Short Answer: Preventing pain requires a holistic approach focused on proper posture, frequent breaks, and an environment where your equipment is adjusted to your body, not the other way around. The goal is to maintain neutral, supported positions for your spine and wrists at all times.
Let’s break down the key adjustments to your physical environment that directly support your content production.

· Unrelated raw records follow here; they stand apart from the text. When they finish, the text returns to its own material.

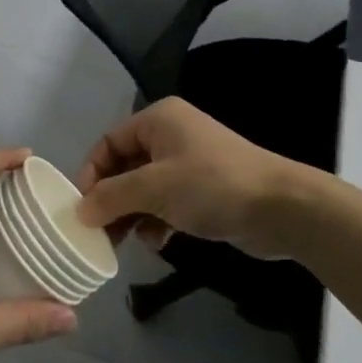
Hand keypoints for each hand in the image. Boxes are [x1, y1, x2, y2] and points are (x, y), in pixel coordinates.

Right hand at [75, 98, 328, 260]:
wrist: (281, 208)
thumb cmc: (212, 186)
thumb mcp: (154, 188)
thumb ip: (112, 197)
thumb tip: (80, 210)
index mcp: (158, 120)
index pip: (109, 142)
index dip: (91, 173)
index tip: (80, 208)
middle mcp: (171, 136)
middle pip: (125, 166)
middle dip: (110, 199)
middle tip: (96, 232)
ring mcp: (189, 163)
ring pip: (144, 188)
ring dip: (131, 214)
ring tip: (122, 242)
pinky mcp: (204, 190)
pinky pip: (166, 202)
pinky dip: (156, 220)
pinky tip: (156, 241)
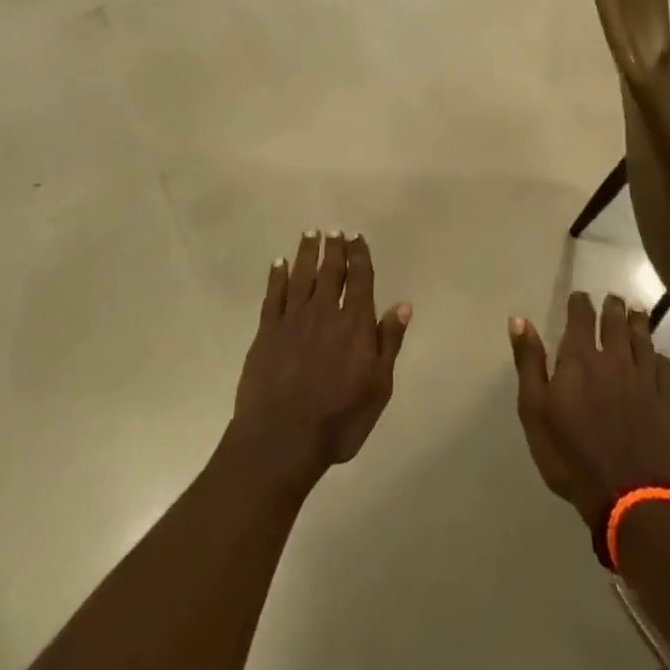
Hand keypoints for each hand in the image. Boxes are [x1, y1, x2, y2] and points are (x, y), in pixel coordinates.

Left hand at [230, 231, 410, 488]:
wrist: (281, 439)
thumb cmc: (338, 420)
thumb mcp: (378, 388)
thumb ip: (388, 343)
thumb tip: (402, 305)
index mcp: (354, 324)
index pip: (360, 279)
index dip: (359, 255)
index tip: (357, 237)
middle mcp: (324, 312)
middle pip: (330, 271)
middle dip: (334, 248)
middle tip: (334, 230)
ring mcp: (292, 319)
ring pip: (301, 275)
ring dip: (307, 253)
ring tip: (310, 234)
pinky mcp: (266, 331)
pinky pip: (273, 295)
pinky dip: (277, 276)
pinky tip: (279, 263)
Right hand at [509, 294, 669, 529]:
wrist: (631, 498)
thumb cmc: (572, 456)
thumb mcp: (535, 411)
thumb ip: (529, 363)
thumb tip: (519, 320)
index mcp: (580, 359)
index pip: (581, 317)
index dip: (580, 303)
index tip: (579, 297)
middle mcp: (615, 359)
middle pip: (616, 322)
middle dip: (612, 307)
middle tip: (613, 298)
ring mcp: (645, 379)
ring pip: (644, 339)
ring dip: (638, 322)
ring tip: (636, 311)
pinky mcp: (668, 402)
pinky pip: (667, 368)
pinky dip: (661, 357)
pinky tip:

First, you must establish a proper foundation with your chair and posture. Your primary aim is to maintain a neutral spine, which means your feet should be flat on the floor with your knees at a roughly 90-degree angle, and your chair’s lumbar support should be fitted to the curve of your lower back. Your armrests must be set so your elbows also rest at a 90-degree angle, allowing your shoulders to relax. Second, you must correctly position your points of interaction. Your primary monitor should be placed so the top of the screen is at or just below eye level, which prevents you from tilting your head and straining your neck as you engage with your video feed. Your keyboard and mouse should be positioned to keep your wrists as straight as possible, minimising the risk of repetitive strain injuries. Finally, you must integrate movement into your routine. No static posture, however perfect, is healthy for extended periods. You must schedule short, regular breaks to stand and stretch, ideally for a few minutes every hour, as this is essential for preventing the long-term fatigue that degrades the quality of your audio and video performance.